I wish Google would buy Utopianet and switch it all over to Google Fiber. At least big G knows how to get a subscriber base and build excitement around their products.
Amen to the Google Fiber idea. One of the audit observations was that 50% of the bond proceeds used so far were not used for installation of the fiber, rather overhead and operation expenses. Are there no rules or provisions for use of bond money? Utopia is totally reliant on future connection fees, apparently they are not nimble enough to effectively market in a competitive environment. The longer this sloshes in the mire the greater the opportunity for private enterprise to do what they do best. Which is a better product and or delivery system at a better price. The quicker the cities seriously work toward selling their interest in Utopia the less chance of being overtaken by the ever evolving world of technology.
Just for the record, UTOPIA already offers what Google began promising 2-3 years ago (but still hasn’t turned on a single connection). UTOPIA’s problem is getting people aware of it and getting some assistance in marketing the product.

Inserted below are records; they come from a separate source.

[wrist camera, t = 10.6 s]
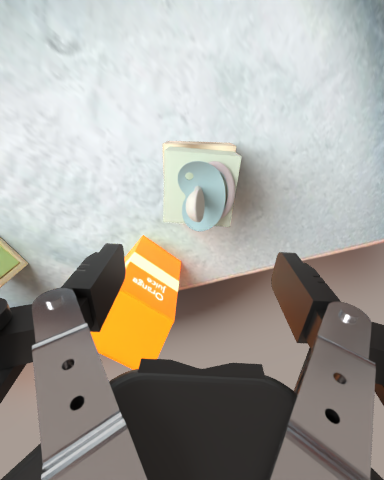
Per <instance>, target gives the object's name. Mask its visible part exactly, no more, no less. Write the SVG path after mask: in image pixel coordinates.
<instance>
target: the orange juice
mask: <svg viewBox="0 0 384 480" xmlns="http://www.w3.org/2000/svg"><path fill="white" fill-rule="evenodd" d="M124 259H125V268H126V275H125V280H124V282H123V285H122V287H121V289H120V291H119V293H118V295H117V297H116V299H115V301H114V303H113V305H112V308H111V310H110V312H109V314H108V316H107V318H106V320H105V322H104V324H103V326H102V328H101V331H100V332H91V335H92V338H93V340H94V343H95V346H96V348H97V351H98V353H100V354H102V355H104V356H106V357H109V358H111V359H113V360H115V361H117V362H119V363H121V364H123V365H125V366H127V367H129V368H131V369H133V370H134V369H139V365H140V361H141V358H145V359H157V358H158V355H159V353H160V351H161V349H162V346H163V344H164V342H165V340H166V337H167V335H168V333H169V331H170V328H171V326H172V324H173V323H174V318H175V310H176V301H177V293H178V287H179V276H180V268H181V261H179V260H178V259H177V258H175V257H174V256H172V255H171V254H169V253H168V252H167V251H165V250H164V249H162V248H161V247H159V246H158V245H157V244H155V243H154V242H152V241H151V240H149V239H148V238H147V237H145V236H144V235H143V236H142V237H141V238H140V239H139V241H138V242H137V243H136V244H135V246H134V247H133V248H132V249H131V251H130V252H129V253H128V254H127V255H126V257H125V258H124Z"/></svg>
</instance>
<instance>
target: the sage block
mask: <svg viewBox="0 0 384 480" xmlns="http://www.w3.org/2000/svg"><path fill="white" fill-rule="evenodd" d="M241 158H242V156H240V155H239V154H237V153H236V152H234V151H222V150H209V149H197V148H185V147H173V146H169V147H168V148H167V149H165V150H164V200H163V222H169V223H182V224H186V223H185V222H184V219H183V216H182V205H183V202H184V200H185V194H184V193H183V192H182V190H181V189H180V187H179V184H178V173H179V171H180V169H181V168H182V167H183V166H184V165H185V164H187V163H189V162H193V161H203V162H207V163H209V162H212V161H217V162H221V163H222V164H224V165H225V166H226V167H227V168H228V169H229V171H230V172H231V174H232V177H233V180H234V184H235V193H236V187H237V181H238V175H239V169H240V163H241ZM220 174H221V173H220ZM221 176H222V178H223V181H224V185H225V201H226V198H227V185H226V181H225V179H224V177H223V175H222V174H221ZM185 177H186V179H188V180H190V179H192V178H193V174H192V173H190V172H188V173H186V174H185ZM234 199H235V198H234ZM233 205H234V202H233ZM233 205H232V207H231V209H230V211H229V212H228V213H227V215H226V216H224V217H223V218H221V219H219V221H218V222H217V223H216V224H215V225H214V226H221V227H230V223H231V217H232V211H233Z"/></svg>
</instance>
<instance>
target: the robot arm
mask: <svg viewBox="0 0 384 480" xmlns="http://www.w3.org/2000/svg"><path fill="white" fill-rule="evenodd" d="M125 275H126V268H125V259H124V251H123V246H122V244H108V243H107V244H105V245H104V247H103V248H102V249H101V251H100V252H99V253H97V252H95V253H93V254H92V255H90V256H88V257H87V258H86V259H85V260H84V261H83V262H82V263H81V265H80V266H79V267H78V268H77V270H76V271H75V272H74V273H73V274H72V275H71V276H70V278H69V279H68V280H67V281H66V282H65V283H64V285H63V286H62V287H61V288H57V289H53V290H50V291H47V292H45V293H43V294H41V295H40V296H39V297H37V298H36V299H35V300H34V302H33V304H30V305H24V306H18V307H12V308H9V306H8V303H7V301H6V300H5V299H2V298H0V403H1V402H2V400H3V399H4V397H5V396H6V394H7V393H8V391H9V389H10V388H11V387H12V385H13V383H14V382H15V381H16V379H17V377H18V376H19V374H20V373H21V371H22V370H23V368H24V367H25V365H26V364H27V363H31V362H33V366H34V376H35V387H36V397H37V408H38V418H39V429H40V440H41V443H40V444H39V445H38V446H37V447H36V448H35V449H34V450H33V451H32V452H31V453H29V454H28V455H27V456H26V457H25V458H24V459H23V460H22V461H21V462H20V463H18V464H17V465H16V466H15V467H14V468H13V469H12V470H11V471H10V472H9V473H8V474H6V475H5V476H4V477H3V478H2V479H1V480H383V479H382V478H381V477H380V476H379V475H378V474H377V473H376V472H375V471H374V470H373V469H372V468H371V451H372V432H373V413H374V412H373V411H374V393H375V392H376V394H377V396H378V397H379V399H380V401H381V402H382V404H383V405H384V325H381V324H378V323H374V322H371V320H370V319H369V317H368V316H367V315H366V314H365V313H364V312H363V311H362V310H360V309H359V308H357V307H355V306H353V305H350V304H348V303H344V302H341V301H340V300H339V299H338V297H337V296H336V295H335V294H334V292H333V291H332V290H331V289H330V288H329V286H328V285H327V284H326V283H325V281H324V280H323V279H322V278H320V275H319V274H318V273H317V272H316V270H315V269H314V268H312V267H310V266H309V265H308V264H306V263H303V262H302V261H301V259H300V258H299V257H298V256H297V254H296V253H285V252H280V253H278V255H277V258H276V262H275V266H274V271H273V274H272V279H271V284H272V289H273V291H274V293H275V296H276V298H277V300H278V302H279V304H280V307H281V309H282V311H283V313H284V315H285V318H286V320H287V322H288V324H289V326H290V328H291V331H292V333H293V335H294V337H295V339H296V341H297V343H308V344H309V346H310V348H309V351H308V353H307V356H306V359H305V361H304V364H303V367H302V370H301V372H300V375H299V378H298V381H297V383H296V386H295V388H294V391H293V390H291V389H290V388H289V387H287V386H286V385H284V384H282V383H281V382H279V381H277V380H276V379H273V378H271V377H269V376H266V375H264V372H263V367H262V365H261V364H244V363H229V364H225V365H220V366H215V367H210V368H206V369H199V368H195V367H192V366H189V365H186V364H182V363H179V362H176V361H173V360H164V359H145V358H141V361H140V365H139V369H134V370H131V371H128V372H125V373H123V374H121V375H119V376H117V377H116V378H114V379H112V380H111V381H110V382H109V380H108V378H107V375H106V373H105V370H104V367H103V365H102V362H101V359H100V356H99V354H98V351H97V348H96V346H95V343H94V340H93V338H92V335H91V332H100V331H101V328H102V326H103V324H104V322H105V320H106V318H107V316H108V314H109V312H110V310H111V308H112V305H113V303H114V301H115V299H116V297H117V295H118V293H119V291H120V289H121V287H122V285H123V282H124V280H125Z"/></svg>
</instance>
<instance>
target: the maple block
mask: <svg viewBox="0 0 384 480" xmlns="http://www.w3.org/2000/svg"><path fill="white" fill-rule="evenodd" d="M169 146H173V147H185V148H197V149H209V150H222V151H234V152H236V146H235V145H233V144H231V143H220V142H186V141H167V142H165V143H163V171H164V150H165V149H167V148H168V147H169Z"/></svg>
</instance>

This is an excellent point, Christopher. Another point is that Google is using a tactic that has been employed by UTOPIA, in that it will not build in a neighborhood until enough people sign a commitment to create a critical mass of subscribers. The Ogden Standard Examiner editorialized on August 8 (http://www.standard.net/stories/2012/08/10/our-view-dystopia) that “advances in high-speed Internet, and its access to Utahns, could very well make UTOPIA an obsolete choice in the near future. Google, for example, is already testing Internet access that is 100 times faster than conventional broadband.” Apparently they didn’t take the time to check into their claim, and either didn’t realize or glossed over that the Google project is an FTTx project, identical in most respect to UTOPIA, or that as you point out those speeds and capabilities are available on the UTOPIA network, or that Google’s marketing approach is similar in a lot of respects to UTOPIA. Unfortunately, UTOPIA has attained a brand in Utah that puts up blinders over too many people’s eyes. Its opponents have been very effective in playing on the anti-government, CAVE (look up that acronym) sentiment that is prevalent in many communities. Success will be the best rebuttal.